Wenjia Jiang,Xiaoke Zhu,Jiakang Gao,Di Liao
2024-11-17
Abstract:Video-based visible-infrared person re-identification (VVI-ReID) is challenging due to significant modality feature discrepancies. Spatial-temporal information in videos is crucial, but the accuracy of spatial-temporal information is often influenced by issues like low quality and occlusions in videos. Existing methods mainly focus on reducing modality differences, but pay limited attention to improving spatial-temporal features, particularly for infrared videos. To address this, we propose a novel Skeleton-guided spatial-Temporal feAture leaRning (STAR) method for VVI-ReID. By using skeleton information, which is robust to issues such as poor image quality and occlusions, STAR improves the accuracy of spatial-temporal features in videos of both modalities. Specifically, STAR employs two levels of skeleton-guided strategies: frame level and sequence level. At the frame level, the robust structured skeleton information is used to refine the visual features of individual frames. At the sequence level, we design a feature aggregation mechanism based on skeleton key points graph, which learns the contribution of different body parts to spatial-temporal features, further enhancing the accuracy of global features. Experiments on benchmark datasets demonstrate that STAR outperforms state-of-the-art methods. Code will be open source soon.

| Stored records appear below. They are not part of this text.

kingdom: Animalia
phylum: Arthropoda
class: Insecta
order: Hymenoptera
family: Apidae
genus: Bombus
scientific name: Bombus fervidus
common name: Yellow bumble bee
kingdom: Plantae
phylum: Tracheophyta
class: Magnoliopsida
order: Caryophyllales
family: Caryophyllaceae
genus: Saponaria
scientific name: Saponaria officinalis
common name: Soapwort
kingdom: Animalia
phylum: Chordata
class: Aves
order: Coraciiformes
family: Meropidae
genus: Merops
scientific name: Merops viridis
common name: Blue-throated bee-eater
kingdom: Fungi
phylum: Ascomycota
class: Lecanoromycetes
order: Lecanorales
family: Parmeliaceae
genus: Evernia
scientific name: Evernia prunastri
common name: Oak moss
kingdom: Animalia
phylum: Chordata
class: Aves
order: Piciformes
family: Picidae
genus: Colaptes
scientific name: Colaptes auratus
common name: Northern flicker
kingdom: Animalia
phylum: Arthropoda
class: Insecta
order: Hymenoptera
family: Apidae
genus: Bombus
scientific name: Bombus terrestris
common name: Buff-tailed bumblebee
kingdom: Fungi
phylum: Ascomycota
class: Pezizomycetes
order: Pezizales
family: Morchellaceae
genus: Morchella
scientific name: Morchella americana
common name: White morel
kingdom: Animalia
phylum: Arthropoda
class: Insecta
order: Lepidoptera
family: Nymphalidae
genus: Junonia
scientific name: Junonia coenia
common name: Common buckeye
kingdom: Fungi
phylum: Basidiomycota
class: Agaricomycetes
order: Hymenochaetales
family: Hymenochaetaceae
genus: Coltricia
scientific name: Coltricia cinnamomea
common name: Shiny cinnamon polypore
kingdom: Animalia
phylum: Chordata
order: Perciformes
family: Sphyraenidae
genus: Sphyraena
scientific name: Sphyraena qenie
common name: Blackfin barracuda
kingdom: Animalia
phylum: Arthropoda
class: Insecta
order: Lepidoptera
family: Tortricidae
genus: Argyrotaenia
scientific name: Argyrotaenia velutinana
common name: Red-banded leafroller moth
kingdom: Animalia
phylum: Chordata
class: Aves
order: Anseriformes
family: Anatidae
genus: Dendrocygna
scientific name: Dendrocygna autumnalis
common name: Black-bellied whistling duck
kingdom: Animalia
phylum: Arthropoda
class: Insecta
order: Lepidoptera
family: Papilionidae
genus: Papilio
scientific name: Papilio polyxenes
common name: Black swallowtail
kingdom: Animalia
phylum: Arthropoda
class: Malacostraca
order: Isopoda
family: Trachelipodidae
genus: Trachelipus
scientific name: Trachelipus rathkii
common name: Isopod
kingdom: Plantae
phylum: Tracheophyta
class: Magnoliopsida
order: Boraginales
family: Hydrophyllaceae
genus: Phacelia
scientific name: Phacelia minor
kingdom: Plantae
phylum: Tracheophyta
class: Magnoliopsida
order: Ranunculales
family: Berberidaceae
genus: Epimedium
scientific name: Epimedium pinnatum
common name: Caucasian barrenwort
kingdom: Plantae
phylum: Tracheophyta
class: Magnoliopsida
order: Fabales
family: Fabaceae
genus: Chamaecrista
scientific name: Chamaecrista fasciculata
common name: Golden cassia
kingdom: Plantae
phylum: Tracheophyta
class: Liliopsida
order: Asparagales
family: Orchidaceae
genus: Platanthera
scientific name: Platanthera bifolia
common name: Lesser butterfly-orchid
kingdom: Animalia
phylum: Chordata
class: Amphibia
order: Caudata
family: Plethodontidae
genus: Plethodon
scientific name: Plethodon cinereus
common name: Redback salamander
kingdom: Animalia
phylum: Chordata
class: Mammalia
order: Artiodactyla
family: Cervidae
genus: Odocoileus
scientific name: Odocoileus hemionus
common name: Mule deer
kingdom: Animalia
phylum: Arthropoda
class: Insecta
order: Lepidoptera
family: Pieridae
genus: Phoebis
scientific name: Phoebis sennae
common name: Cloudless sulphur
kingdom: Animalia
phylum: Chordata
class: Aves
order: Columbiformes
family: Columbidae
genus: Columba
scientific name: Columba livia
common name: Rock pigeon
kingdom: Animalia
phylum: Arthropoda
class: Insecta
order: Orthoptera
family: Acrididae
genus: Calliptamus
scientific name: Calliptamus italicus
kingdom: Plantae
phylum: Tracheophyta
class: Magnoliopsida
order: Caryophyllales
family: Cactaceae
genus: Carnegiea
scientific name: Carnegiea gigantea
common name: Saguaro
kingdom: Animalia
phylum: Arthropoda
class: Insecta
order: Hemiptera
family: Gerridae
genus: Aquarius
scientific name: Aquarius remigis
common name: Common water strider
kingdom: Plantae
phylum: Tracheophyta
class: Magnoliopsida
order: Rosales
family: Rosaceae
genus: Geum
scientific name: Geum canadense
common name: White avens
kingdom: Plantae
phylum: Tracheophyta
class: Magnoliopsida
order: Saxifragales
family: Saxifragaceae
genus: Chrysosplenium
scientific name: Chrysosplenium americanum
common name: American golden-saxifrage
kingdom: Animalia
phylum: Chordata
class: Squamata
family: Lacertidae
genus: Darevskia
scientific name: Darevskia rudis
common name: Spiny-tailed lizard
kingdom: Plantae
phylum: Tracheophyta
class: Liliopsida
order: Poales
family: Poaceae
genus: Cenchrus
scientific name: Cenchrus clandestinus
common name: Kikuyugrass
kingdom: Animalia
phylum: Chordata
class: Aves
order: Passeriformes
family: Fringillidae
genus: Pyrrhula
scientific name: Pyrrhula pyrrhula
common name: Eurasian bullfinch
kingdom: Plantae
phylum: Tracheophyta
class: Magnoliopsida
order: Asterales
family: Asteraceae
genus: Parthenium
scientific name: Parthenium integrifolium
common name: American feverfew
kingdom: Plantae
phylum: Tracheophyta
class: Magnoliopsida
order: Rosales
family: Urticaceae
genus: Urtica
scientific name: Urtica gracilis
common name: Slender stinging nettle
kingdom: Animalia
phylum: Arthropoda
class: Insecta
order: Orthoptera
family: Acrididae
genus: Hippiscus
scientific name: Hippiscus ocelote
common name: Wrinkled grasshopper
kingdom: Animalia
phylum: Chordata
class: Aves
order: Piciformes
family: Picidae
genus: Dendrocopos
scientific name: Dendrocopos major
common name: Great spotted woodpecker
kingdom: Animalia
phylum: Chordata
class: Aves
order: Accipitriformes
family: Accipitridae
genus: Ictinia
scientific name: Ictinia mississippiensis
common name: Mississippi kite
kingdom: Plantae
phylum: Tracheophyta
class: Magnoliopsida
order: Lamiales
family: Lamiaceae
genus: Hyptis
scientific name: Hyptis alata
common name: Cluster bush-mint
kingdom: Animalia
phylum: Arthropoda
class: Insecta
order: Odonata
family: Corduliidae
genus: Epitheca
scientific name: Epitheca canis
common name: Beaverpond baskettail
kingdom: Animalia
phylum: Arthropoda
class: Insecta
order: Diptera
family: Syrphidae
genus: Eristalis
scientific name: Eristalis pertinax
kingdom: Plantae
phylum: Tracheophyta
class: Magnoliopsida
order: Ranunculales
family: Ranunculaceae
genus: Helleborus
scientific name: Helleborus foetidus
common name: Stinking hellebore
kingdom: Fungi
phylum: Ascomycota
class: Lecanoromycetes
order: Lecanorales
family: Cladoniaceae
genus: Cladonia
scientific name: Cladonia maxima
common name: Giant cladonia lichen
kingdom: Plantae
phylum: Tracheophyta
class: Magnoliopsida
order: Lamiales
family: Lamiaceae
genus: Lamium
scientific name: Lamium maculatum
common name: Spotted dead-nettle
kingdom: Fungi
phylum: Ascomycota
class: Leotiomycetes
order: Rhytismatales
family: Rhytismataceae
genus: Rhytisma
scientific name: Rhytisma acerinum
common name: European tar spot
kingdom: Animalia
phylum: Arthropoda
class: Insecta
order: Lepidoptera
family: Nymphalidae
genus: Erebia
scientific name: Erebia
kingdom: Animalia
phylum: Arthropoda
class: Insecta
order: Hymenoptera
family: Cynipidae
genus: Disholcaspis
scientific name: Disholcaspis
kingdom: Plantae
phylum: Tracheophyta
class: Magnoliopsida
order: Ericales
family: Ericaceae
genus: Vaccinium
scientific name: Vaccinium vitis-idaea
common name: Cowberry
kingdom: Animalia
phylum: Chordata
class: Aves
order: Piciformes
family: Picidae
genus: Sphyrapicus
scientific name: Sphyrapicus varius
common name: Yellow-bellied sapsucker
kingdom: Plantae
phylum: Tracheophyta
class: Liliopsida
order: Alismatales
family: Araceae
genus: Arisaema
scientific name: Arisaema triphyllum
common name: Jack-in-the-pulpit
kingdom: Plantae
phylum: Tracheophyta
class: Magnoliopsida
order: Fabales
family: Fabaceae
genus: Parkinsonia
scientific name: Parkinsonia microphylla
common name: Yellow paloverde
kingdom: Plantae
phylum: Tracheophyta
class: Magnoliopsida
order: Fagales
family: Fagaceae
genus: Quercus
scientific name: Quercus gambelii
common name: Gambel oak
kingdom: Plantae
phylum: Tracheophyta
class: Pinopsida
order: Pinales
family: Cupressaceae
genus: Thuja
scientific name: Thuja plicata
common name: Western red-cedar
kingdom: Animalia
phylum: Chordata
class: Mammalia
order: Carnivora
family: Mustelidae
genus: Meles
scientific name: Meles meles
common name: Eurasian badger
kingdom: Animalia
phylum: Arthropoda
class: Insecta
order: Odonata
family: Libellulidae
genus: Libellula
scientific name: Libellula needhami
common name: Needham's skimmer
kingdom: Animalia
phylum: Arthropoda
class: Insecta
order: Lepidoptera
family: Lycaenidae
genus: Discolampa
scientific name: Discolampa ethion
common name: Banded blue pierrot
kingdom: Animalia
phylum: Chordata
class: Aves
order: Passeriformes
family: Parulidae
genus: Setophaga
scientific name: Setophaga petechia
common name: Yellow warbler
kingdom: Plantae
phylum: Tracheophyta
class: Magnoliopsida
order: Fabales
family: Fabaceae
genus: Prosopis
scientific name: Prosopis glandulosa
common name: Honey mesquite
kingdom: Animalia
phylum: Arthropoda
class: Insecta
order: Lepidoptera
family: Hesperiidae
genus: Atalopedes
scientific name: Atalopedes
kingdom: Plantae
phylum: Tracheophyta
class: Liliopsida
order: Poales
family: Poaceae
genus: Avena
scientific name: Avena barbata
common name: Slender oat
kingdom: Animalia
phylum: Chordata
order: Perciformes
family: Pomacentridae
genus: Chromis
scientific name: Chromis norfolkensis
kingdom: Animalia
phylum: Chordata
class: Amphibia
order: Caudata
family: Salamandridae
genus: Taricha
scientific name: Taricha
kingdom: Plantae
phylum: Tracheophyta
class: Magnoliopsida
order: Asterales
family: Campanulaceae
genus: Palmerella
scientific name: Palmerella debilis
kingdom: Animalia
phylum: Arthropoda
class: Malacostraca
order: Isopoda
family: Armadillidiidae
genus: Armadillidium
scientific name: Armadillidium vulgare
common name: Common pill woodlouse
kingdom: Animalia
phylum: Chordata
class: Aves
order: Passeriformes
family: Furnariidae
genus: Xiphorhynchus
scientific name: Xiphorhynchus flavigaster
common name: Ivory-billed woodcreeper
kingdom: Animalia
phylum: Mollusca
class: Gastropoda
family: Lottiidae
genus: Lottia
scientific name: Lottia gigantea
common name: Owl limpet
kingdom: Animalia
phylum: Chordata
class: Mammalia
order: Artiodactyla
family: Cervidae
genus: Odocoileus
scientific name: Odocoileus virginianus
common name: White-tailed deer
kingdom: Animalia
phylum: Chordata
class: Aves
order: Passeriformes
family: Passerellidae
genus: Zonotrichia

Computer Vision and Pattern Recognition
What problem does this paper attempt to address?
### What problems does this paper attempt to solve? This paper aims to solve two major challenges in video visible - infrared person re - identification (VVI - ReID): 1. **Modality Discrepancies**: - There are significant feature differences between visible - light and infrared images, which make direct matching difficult. These differences include lighting conditions, background noise, etc. 2. **Spatial - Temporal Information Extraction**: - The spatial - temporal information in videos is crucial for accurately identifying pedestrians, but problems such as low - quality videos and occlusions can seriously affect the accuracy of spatial - temporal information. Most of the existing methods focus on reducing modality differences, but have limited investment in improving spatio - temporal features, especially when dealing with infrared videos. To solve these problems, the authors propose a skeleton - guided spatio - temporal feature learning method (Skeleton - guided spatial - Temporal feAture leaRning, STAR) to improve the accuracy of spatio - temporal features. The STAR method enhances the visual features of video frames by introducing skeleton information and further optimizes feature extraction through the following two strategies: - **Frame - level Skeleton Guidance**: Use structured skeleton information to correct the visual features of a single frame so that it can maintain high accuracy even in low - quality or partially occluded situations. - **Sequence - level Skeleton Guidance**: Design a feature aggregation mechanism based on skeleton key - point graphs to learn the contributions of different body parts to spatio - temporal features, thereby further improving the accuracy of global features. Through these improvements, the experimental results of the STAR method on multiple benchmark datasets show that its performance is better than existing methods, especially in cross - modal person re - identification tasks. ### Summary By introducing skeleton information, this paper solves the problems of modality differences and spatio - temporal information extraction in video visible - infrared person re - identification, and improves the accuracy and robustness of identification.